FIG. 30 is a flowchart illustrating processing of subroutine symrsupdate. The analyzing unit 120 updates the column panel according to contributions from supernodes constituting the supernodal row subtree of the supernode with nporder, except for the supernode with nporder. The analyzing unit 120 updates the column panel including nodes newly created, if any (step S212 a). Subsequently, the analyzing unit 120 returns to the LDL^Tfactorization process (FIG. 29).
[Step S213] The analyzing unit 120 calls a subroutine called “symdpcount” and then executes the subroutine.
FIG. 31 is a flowchart illustrating processing of subroutine symdpcount. The analyzing unit 120 calculates the sum of delayed pivots to be transferred to the supernode with nporder from its child supernode (step S213 a). Subsequently, the analyzing unit 120 returns to the LDL^Tfactorization process (FIG. 29).
[Step S214] The analyzing unit 120 calls a subroutine called “symmvtonporder” and then executes the subroutine.
FIG. 32 is a flowchart illustrating processing of subroutine symmvtonporder. The analyzing unit 120 transfers, amongst the delayed pivots to be transferred from the child supernode, those fitting in the supernode with nporder to the supernode with nporder (step S214 a). Subsequently, the analyzing unit 120 returns to the LDL^Tfactorization process (FIG. 29).
[Step S215] The analyzing unit 120 calls a subroutine called “symcpupdate” and then executes the subroutine. Subroutine cpupdate is a process for updating the column panel of the supernode with nporder, including therein delayed pivots transferred thereto.
FIG. 33 is a flowchart illustrating processing of subroutine symcpupdate. The process of FIG. 33 is described next according to the step numbers in the flowchart.

### WHAT YOU NEED TO DO
1 – Output the passage from the description of the factorization subroutines word for word, beginning at "FIG. 32 is a" and ending after "pivots transferred thereto.".
2 – Go on with the description of the factorization subroutines, picking up right after its final sentence.

Dataset excerpt

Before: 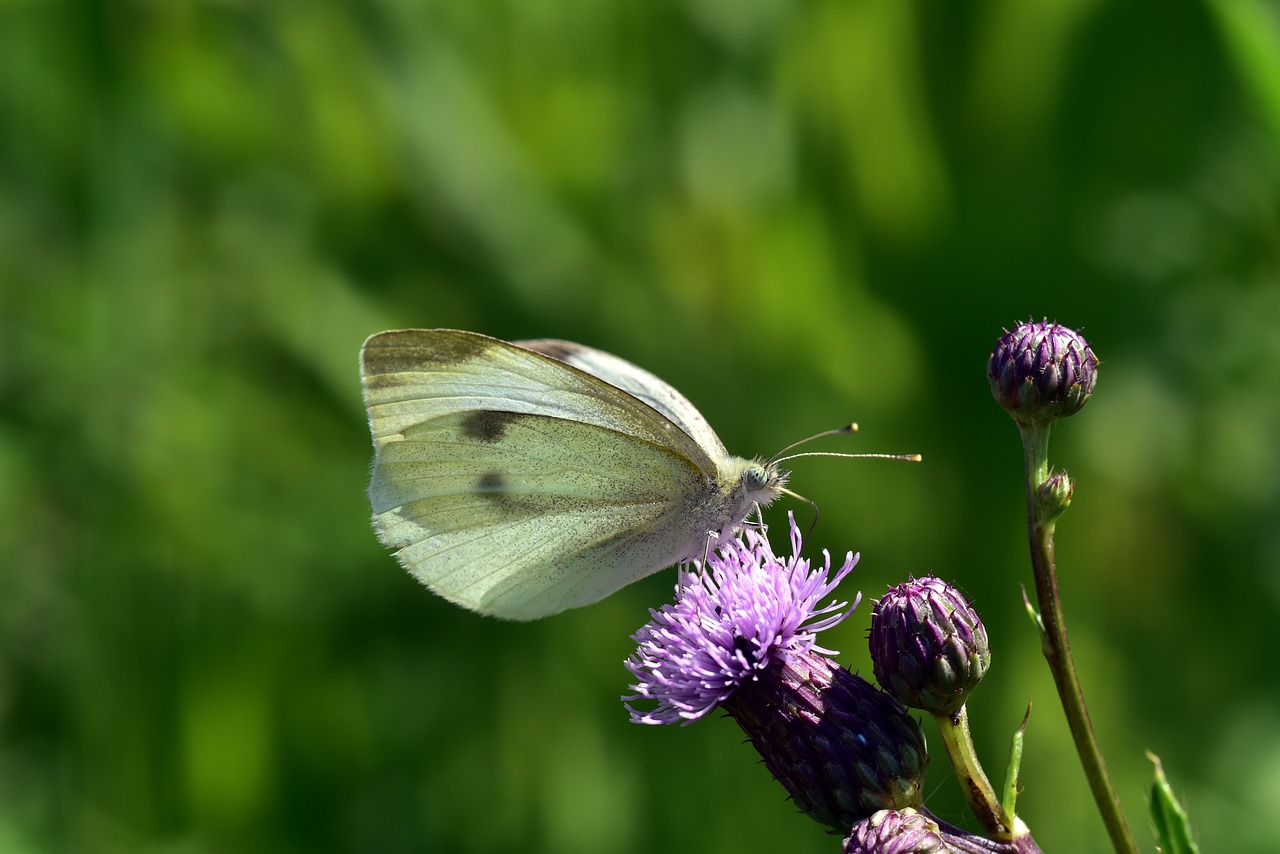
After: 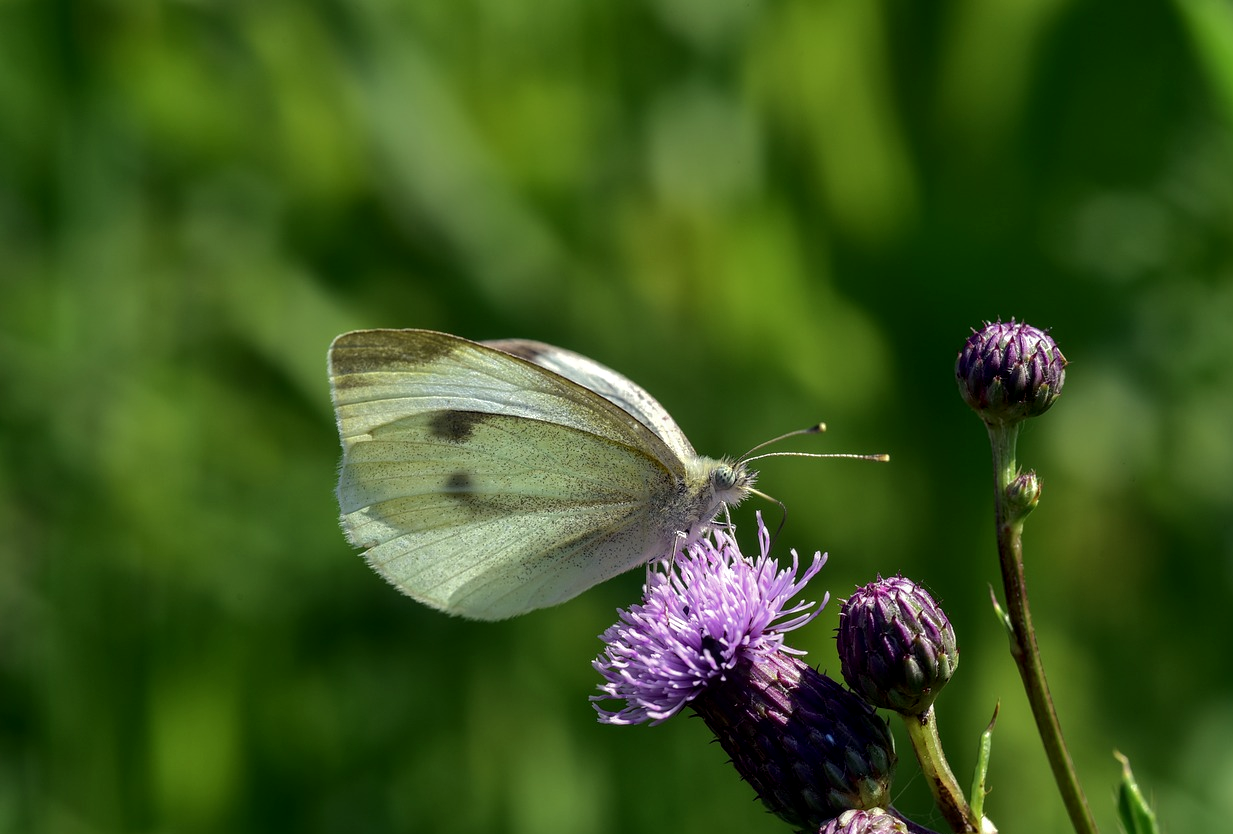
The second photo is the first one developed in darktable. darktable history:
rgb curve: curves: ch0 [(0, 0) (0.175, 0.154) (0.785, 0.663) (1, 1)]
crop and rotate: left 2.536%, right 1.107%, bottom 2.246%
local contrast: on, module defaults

### RESPONSES
1 –
FIG. 32 is a flowchart illustrating processing of subroutine symmvtonporder. The analyzing unit 120 transfers, amongst the delayed pivots to be transferred from the child supernode, those fitting in the supernode with nporder to the supernode with nporder (step S214 a). Subsequently, the analyzing unit 120 returns to the LDL^Tfactorization process (FIG. 29).
[Step S215] The analyzing unit 120 calls a subroutine called “symcpupdate” and then executes the subroutine. Subroutine cpupdate is a process for updating the column panel of the supernode with nporder, including therein delayed pivots transferred thereto.

2 –
[Step S215 a] The analyzing unit 120 performs LDL^Tfactorization of the column panel of the supernode with nporder, including therein the delayed pivots transferred to the space.
[Step S215 b] The analyzing unit 120 determines whether nodes to be delayed pivots are produced by the LDL^Tfactorization. If nodes to be delayed pivots are produced, the process moves to step S215 c. If no nodes to be delayed pivots are produced, the process of subroutine symcpupdate ends.
[Step S215 c] Based on the results of the LDL^Tfactorization, the analyzing unit 120 updates the nodes to be delayed pivots. Subsequently, the analyzing unit 120 returns to the LDL^Tfactorization process (FIG. 29).
[Step S216] The analyzing unit 120 determines whether there are delayed pivots that did not fit in the space of the supernode with nporder and are therefore left out. If there are left-out delayed pivots, the process moves to step S217. If there is no left-out delayed pivot, the process moves to step S219.
[Step S217] The analyzing unit 120 calls a subroutine called “symcreatemv” and then executes the subroutine. Subroutine symcreatemv is a process for creating a supernode for accommodating the left-out delayed pivots that did not fit in the supernode with nporder as well as the delayed pivots produced by the LDL^Tfactorization of the supernode with nporder.
FIG. 34 is a flowchart illustrating processing of subroutine symcreatemv. The process of FIG. 34 is described next according to the step numbers in the flowchart.
[Step S217 a] The analyzing unit 120 creates a secondary supernode.
[Step S217 b] The analyzing unit 120 transfers the remaining ones of the delayed pivots to be transferred to the supernode with nporder to the first half of the column panel of the secondary supernode. In addition, the analyzing unit 120 transfers delayed pivots included in the supernode with nporder to the second half of the column panel of the secondary supernode. Subsequently, the analyzing unit 120 returns to the LDL^Tfactorization process (FIG. 29).
[Step S218] The analyzing unit 120 calls a subroutine called “symcpupdatenew” and then executes the subroutine. Subroutine symcpupdatenew is a process for updating, within the column panel, the left-out delayed pivots (i.e., the first half of the column panel) using the results of the factorization of the supernode with nporder and then performing LDL^Tfactorization of the entire column panel. Further, if delayed pivots are newly produced, updates are made to nodes corresponding to the delayed pivots.
FIG. 35 is a flowchart illustrating processing of subroutine symcpupdatenew. The process of FIG. 35 is described next according to the step numbers in the flowchart.
[Step S218 a] The analyzing unit 120 updates the first half of the column panel using the results of the LDL^Tfactorization of the supernode with nporder.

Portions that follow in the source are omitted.